#### DATASET EXCERPT ####

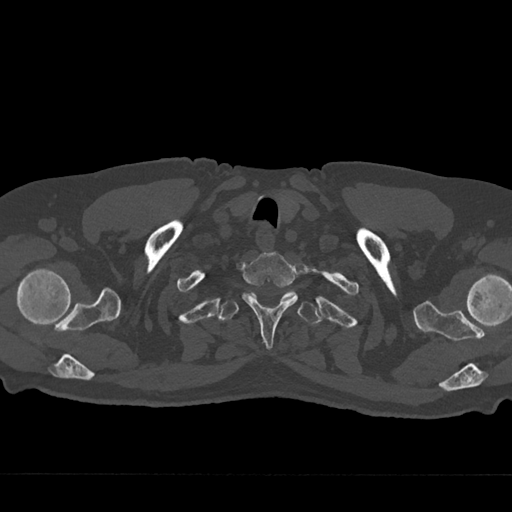
CT including the spine, one axial slice. Slice 645 of 797 in the series (ordered by position). 120 kVp. Bone window (W 1800 / L 400 HU). 0.5 mm slice thickness. 512 × 512 image matrix. Patient: male, 75 years. From the clinical record (not read from this slice): primary cancer: renal.
Structures marked on this image (semi-automatically segmented with operator editing):
- T1 vertebra: bounding box <242,253,298,349> (left, top, right, bottom; pixels)
- T2 vertebra: <218,290,321,325>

####

WHAT IS BEING ASKED: Copy exactly. Include the line containing "Structures marked on" and every later line through the end of the listing, and nothing else.

YOUR SOLUTION:
Structures marked on this image (semi-automatically segmented with operator editing):
- T1 vertebra: bounding box <242,253,298,349> (left, top, right, bottom; pixels)
- T2 vertebra: <218,290,321,325>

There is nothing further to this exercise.